Barry Ribbeck discussed an overview of MD Anderson Cancer Center's program,
which offers e-mail accounts and wireless access in facility buildings to patients
and guests to access services. This program has been active for over a year.
The system administration for the program segregates these users from the private
network. No certificates are issues. Each research institution in Texas operates
independently, which makes the use of a single certificate at multiple research
universities problematic. MD Anderson is pursuing other methods of secure data
transmission over SSL, especially webmail. Due to geographic proximity and staff
overlaps with UT-HSCH, MD Anderson may closely evaluate PKI. Other hospitals
may be implementing this type of service. This can be accomplished by secure
e-mail or Web based solution with SSL authentication between the patient and
the physician to comply with HIPAA standards.

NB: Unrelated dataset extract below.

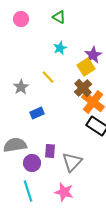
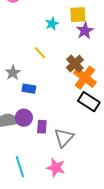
yellow square: (86, 67) -> (78, 15), moved, turned 30
gray star: (21, 87) -> (13, 73), moved
blue rectangle: (37, 113) -> (29, 89), turned 32
purple circle: (32, 163) -> (24, 118), moved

Morgan Passiment is aware of institutions' interest in patient e-mail programs. MD Anderson's interest in this type of program may stem from the fact that they, as a cancer treatment center, have long- term relationships with their patients. The hospital's goal is to maintain the long-term relationship with patients.

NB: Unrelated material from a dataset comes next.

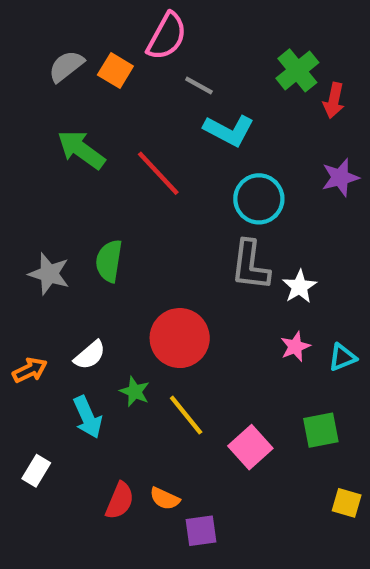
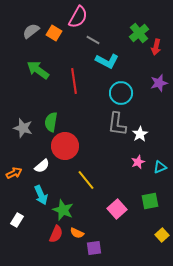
red line: (158, 173) -> (74, 81), turned 35
red circle: (180, 338) -> (65, 146), moved
green star: (135, 392) -> (63, 210), moved, size x1.5
yellow line: (186, 415) -> (86, 180), moved
yellow square: (347, 503) -> (162, 235), turned 32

Jeanette Fielden noted that systems like these do exist commercially such as Kaiser Permanente, where a patient can fill prescriptions, schedule appointments, send e-mail, etc using a secure web site.

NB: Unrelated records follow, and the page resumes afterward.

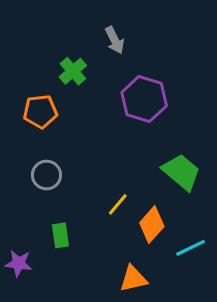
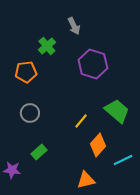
yellow line: (118, 204) -> (81, 121), moved
green rectangle: (60, 235) -> (39, 152), turned 56

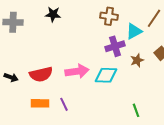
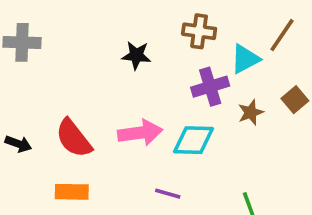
black star: (53, 14) -> (136, 55), moved
red semicircle: (41, 74) -> (74, 138), turned 65
purple line: (64, 104) -> (168, 194), moved, turned -48

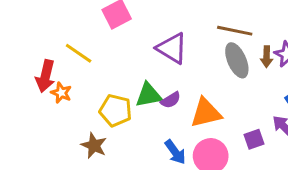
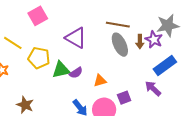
yellow pentagon: (116, 110) -> (39, 58), moved
orange triangle: (206, 113) -> (100, 81), size x0.6
purple square: (254, 139) -> (124, 98), moved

What are the issues around this scenario? Are any MedMid participants active with this scenario? The scenario is not practical if it requires the PKI enabling of technically unsophisticated clients. An application that is SSL enabled, accessible from any web browser, and provides the user with login credentials is a practical solution. However, this does not address what a patient may choose to do with their password. Nor does it address who at the institution has access to the login/passwords. Policies protecting the patient's privacy will be required.
How does this scenario expand into outside consultations? Physicians should be aware through their HIPAA compliance training, of how to make information over the Internet anonymous. Depending on where the consult occurs, logistical security issues should be addressed. For example, a physician in the U. S seeking a consultation from a physician outside the US is a different scenario than a physician seeking a consultation from a physician across the hall or elsewhere in the US. Additionally, the consulting physician must be certified in the state from which the consult request comes. Finally, insurance considerations exist.
Further investigation of this new scenario is warranted, and intersects with a current topic of interest to the VidMid-VC working group - enabling secure authenticated videoconferencing in an academic medical environment.
The MedMid call will now occur every 4 weeks until further notice. Next call will be 2 PM EST Thursday 19-Feb.